* _Excerpted passage_:
Just 1% of respondents to a poll Procurement Leaders conducted at the World Procurement Congress said they have “excellent” multi-tier visibility of the supply base.
This is surprising. Not because 1% represents such a modest number, but because 1% is actually rather encouraging. In real terms, this translates to three of those who responded to our poll claiming they had “cracked the code” of supply chain transparency.
The remainder of the data was more as one might expect – 57% said that multi-tier supplier visibility was “getting better in some categories” while 14% said it was “good” and that they had “invested well”. Which leaves 28% of those who responded admitting that the visibility they have is “not great” and, at best, goes as far as Tier-1.
This is one of those Holy Grail quests for CPOs and the technology and data providers that serve the procurement function – tracing individual supply chains back to the source is time-consuming and expensive.
Most organisations would be wise to conduct a thoughtful segmentation exercise to dictate where they start, aiming for categories that have a high revenue and profit impact. Even then, gaining visibility through the tiers is notoriously challenging.
Even if an organisation does gain that visibility, building resilience goes far beyond having an accurate picture of who they do business with. Visibility is only the raw material, the platform on which to build resilience-based strategies.

* _Source information_:

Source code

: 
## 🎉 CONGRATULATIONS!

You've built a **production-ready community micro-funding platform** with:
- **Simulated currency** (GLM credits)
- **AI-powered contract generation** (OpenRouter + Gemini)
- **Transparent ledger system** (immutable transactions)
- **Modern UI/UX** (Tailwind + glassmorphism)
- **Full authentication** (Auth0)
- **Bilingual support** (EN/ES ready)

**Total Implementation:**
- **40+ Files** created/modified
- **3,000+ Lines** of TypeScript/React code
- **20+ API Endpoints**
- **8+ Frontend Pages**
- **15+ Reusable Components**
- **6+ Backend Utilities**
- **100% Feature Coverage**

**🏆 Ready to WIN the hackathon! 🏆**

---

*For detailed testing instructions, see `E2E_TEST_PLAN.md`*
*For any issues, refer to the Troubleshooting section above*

* _Exercise set_:
1) According to the supply chain visibility text, what share of poll respondents said multi-tier supplier visibility was "getting better in some categories"?
2) Copy the part of the supply chain visibility text starting with "Even if an organisation" and going on through "build resilience-based strategies.".

* _Task solutions_:
1) 57%

2)
Even if an organisation does gain that visibility, building resilience goes far beyond having an accurate picture of who they do business with. Visibility is only the raw material, the platform on which to build resilience-based strategies.